Enlargement of the lingual tonsils is being increasingly recognized as a not uncommon and treatable cause of obstructive sleep apnea, particularly in patients with Down syndrome who have undergone palatine tonsillectomy and adenoidectomy. We have recognized an increasing number of patients who are obese and have obstructive sleep apnea with enlarged lingual tonsils. The purpose of this study was to evaluate the frequency of enlarged lingual tonsils in obese children.
Seventy-one obese children (mean body mass index = 41.6 kg/m(2)) underwent sagittal fast spin-echo inversion recovery imaging. Lingual tonsils were identified and measured in the greatest anteroposterior diameter. Lingual tonsils > 10 mm were considered markedly enlarged. The subgroup with absent palatine tonsils (previous tonsillectomy) (n = 41) were compared with those with palatine tonsils present (n = 30).
Forty-four (62%) of the obese children had measurable lingual tonsils, which is greater than the frequency previously reported in normal subjects (0%), subjects with obstructive sleep apnea (33%), or subjects with Down syndrome and obstructive sleep apnea (50%). Ten (14%) had lingual tonsils > 10 mm. Obese subjects with absent palatine tonsils (previous tonsillectomy) had a higher prevalence of measurable lingual tonsils than those with palatine tonsils (78% vs 22%, respectively; p < 0.001) and a higher prevalence of lingual tonsils > 10 mm (90% vs 10%, p < 0.001).

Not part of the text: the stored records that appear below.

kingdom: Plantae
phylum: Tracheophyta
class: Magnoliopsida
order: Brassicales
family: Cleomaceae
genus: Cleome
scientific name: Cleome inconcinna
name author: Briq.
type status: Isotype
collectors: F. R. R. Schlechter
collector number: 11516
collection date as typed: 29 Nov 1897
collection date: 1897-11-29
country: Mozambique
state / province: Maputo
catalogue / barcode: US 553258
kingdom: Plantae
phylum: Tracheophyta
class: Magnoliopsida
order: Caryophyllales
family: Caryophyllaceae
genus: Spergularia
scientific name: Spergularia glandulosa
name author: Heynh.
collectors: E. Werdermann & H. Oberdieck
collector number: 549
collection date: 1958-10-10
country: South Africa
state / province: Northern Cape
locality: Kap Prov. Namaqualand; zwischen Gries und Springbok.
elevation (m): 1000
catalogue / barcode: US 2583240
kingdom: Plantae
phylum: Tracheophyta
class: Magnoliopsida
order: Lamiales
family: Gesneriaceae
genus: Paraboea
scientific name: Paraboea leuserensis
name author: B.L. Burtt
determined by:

Obese children have a high frequency of enlargement of the lingual tonsils with a significantly higher prevalence in those with previous tonsillectomy. Enlarged lingual tonsils may play a role in the pathogenesis of obstructive sleep apnea in obese children.
舌扁桃体增大日益被认为是阻塞性睡眠呼吸暂停的常见且可治疗病因,尤其是在已接受腭扁桃体切除术和腺样体切除术的唐氏综合征患者中。我们发现越来越多肥胖且患有阻塞性睡眠呼吸暂停并伴有舌扁桃体增大的患者。本研究的目的是评估肥胖儿童中舌扁桃体增大的发生率。
71名肥胖儿童(平均体重指数 = 41.6 kg/m²)接受矢状面快速自旋回波反转恢复成像。识别并测量舌扁桃体的最大前后径。舌扁桃体前后径>10 mm被认为明显增大。将无腭扁桃体(既往扁桃体切除术)的亚组(n = 41)与有腭扁桃体的亚组(n = 30)进行比较。
44名(62%)肥胖儿童有可测量的舌扁桃体,这一发生率高于先前报道的正常受试者(0%)、阻塞性睡眠呼吸暂停患者(33%)或唐氏综合征合并阻塞性睡眠呼吸暂停患者(50%)。10名(14%)儿童的舌扁桃体前后径>10 mm。既往行扁桃体切除术而无腭扁桃体的肥胖受试者中可测量舌扁桃体的患病率高于有腭扁桃体的受试者(分别为78%对22%;p<0.001),且舌扁桃体前后径>10 mm的患病率更高(90%对10%,p<0.001)。
肥胖儿童舌扁桃体增大的发生率很高,既往行扁桃体切除术的儿童患病率显著更高。增大的舌扁桃体可能在肥胖儿童阻塞性睡眠呼吸暂停的发病机制中起作用。